L'homme le plus classe du monde

Ahhh, grande problématique que celle-ci ! Dans ses heures de doutes et de dépit, l’auteur de fantasy peut se dire « À quoi bon écrire ? De nos jours, tout a déjà été fait ! ». Vous pensez que la question est contemporaine ? Détrompez-vous ! Elle hantait vraisemblablement les artistes du siècle passé. Mais plutôt que d’y répondre moi-même, je vais plutôt citer quelqu’un de plus malin que moi – et aux petits marrants qui diraient « Ça c’est pas difficile », je répliquerai « Ouah l’aut’ eh, même pas vrai d’abord ! ».

Bref ! Trêve de déconnades, car l’homme dont je vous parle n’est rien de moins que J.R.R Tolkien, qui a formulé son point de vue dans son essai sur les contes de fée, probablement entre 1939 et 1947, soit entre la rédaction du Hobbit et du Seigneur des Anneaux.

 

Art. L122-5 – Droit à la citation. Du conte de fées, par J.R.R Tolkien, traduit de l’anglais par Christine Lafferière. Christian Bourgeois éditeur, 2022.

L’étudiant peut facilement éprouver que, en dépit de tout son travail, il ne récolte que quelques feuilles (pour beaucoup déchiquetées ou en décomposition) de l’innombrable feuillage de l’Arbre des Contes, dont est jonchée la Forêt des Jours.

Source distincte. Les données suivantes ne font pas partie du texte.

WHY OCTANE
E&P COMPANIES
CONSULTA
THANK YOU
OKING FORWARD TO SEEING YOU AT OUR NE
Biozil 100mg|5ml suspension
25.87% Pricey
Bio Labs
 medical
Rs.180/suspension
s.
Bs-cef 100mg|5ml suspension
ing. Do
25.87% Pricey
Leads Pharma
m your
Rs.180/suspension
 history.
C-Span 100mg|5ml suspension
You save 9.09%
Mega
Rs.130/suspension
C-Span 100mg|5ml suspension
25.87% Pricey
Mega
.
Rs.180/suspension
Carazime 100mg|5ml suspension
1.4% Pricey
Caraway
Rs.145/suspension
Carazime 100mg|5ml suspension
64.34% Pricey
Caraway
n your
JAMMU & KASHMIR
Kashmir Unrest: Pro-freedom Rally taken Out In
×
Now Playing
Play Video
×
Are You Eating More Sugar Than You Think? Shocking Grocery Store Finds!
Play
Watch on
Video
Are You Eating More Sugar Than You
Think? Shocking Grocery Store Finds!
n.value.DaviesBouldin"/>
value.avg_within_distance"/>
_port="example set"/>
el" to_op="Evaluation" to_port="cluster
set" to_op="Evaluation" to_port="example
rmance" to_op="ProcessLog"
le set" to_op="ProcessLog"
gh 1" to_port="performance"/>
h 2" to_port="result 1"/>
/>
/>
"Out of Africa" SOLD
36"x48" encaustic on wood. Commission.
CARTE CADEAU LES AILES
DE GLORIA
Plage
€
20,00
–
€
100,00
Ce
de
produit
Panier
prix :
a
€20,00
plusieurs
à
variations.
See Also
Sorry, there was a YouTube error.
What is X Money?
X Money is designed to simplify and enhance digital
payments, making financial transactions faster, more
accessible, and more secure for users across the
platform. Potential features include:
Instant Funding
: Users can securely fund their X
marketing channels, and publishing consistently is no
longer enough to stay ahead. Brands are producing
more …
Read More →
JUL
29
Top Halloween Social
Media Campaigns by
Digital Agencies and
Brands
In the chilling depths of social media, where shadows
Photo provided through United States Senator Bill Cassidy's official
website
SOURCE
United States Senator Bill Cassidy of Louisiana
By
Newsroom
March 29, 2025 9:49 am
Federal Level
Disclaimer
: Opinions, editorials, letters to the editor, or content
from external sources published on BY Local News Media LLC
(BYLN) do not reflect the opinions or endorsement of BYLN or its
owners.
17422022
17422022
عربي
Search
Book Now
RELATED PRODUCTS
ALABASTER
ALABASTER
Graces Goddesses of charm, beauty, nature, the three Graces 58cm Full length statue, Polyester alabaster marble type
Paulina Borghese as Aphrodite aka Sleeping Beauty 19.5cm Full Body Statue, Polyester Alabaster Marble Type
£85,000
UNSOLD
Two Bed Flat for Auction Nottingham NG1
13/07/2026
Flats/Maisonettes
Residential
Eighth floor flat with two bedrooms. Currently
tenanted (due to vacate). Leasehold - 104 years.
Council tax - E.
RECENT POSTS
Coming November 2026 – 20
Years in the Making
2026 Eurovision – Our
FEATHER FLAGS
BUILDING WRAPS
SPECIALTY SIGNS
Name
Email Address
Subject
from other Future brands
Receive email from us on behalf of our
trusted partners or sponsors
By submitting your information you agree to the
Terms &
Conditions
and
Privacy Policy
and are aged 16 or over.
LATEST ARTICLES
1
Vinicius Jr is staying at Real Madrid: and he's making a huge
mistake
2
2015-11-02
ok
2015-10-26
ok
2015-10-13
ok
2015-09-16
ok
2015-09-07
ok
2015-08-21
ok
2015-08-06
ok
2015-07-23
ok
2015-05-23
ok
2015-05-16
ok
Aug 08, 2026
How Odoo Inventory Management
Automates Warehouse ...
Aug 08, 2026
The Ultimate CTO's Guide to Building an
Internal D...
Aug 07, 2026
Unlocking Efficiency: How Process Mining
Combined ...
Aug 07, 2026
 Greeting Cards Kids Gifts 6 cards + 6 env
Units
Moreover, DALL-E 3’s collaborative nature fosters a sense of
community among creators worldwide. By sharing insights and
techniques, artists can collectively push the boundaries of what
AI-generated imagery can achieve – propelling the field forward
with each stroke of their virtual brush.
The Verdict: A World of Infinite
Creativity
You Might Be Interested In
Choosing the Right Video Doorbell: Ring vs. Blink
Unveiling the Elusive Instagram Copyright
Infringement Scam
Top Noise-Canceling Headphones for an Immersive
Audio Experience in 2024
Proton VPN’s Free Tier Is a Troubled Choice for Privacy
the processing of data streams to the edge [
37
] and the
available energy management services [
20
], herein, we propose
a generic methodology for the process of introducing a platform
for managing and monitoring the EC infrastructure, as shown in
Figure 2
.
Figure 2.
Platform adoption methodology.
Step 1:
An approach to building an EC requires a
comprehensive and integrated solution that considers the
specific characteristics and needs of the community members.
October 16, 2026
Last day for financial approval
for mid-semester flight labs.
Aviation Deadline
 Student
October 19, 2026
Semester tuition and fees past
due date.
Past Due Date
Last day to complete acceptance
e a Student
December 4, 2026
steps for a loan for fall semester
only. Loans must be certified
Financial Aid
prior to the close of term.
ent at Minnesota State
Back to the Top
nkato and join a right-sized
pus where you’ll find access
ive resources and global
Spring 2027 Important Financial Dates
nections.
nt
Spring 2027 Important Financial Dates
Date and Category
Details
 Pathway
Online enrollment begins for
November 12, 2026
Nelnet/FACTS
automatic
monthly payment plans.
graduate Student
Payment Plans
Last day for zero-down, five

Il semble inutile d’ajouter à ce tapis de feuille. Qui peut en concevoir une nouvelle ? Il y a bien longtemps que l’homme en a découvert tous les modèles, du bourgeon jusqu’à la fleur, et toutes les couleurs, du printemps jusqu’à l’automne. Mais ce n’est pas vrai. La graine de l’arbre peut être replantée dans presque n’importe quel sol […]. Bien entendu, le printemps n’est pas réellement moins beau parce que nous avons vu ou entendu parler d’autres évènements similaires – similaires, jamais d’un évènement identique, depuis le commencement jusqu’à a fin du monde. Chaque feuille de chêne, de frêne, ou d’aubépine est une incarnation unique du modèle, et, pour certaines, elles peuvent même être, cette année, l’incarnation unique, la première jamais vue et reconnue, bien que les chênes donnent des feuilles depuis des générations et des générations d’hommes.

Nous ne désespérons (ou ne devons pas désespérer) de dessiner parce que tous les traits doivent être soit courbes, soit droits, ni de peindre parce qu’il n’existe que trois couleurs « primaires ».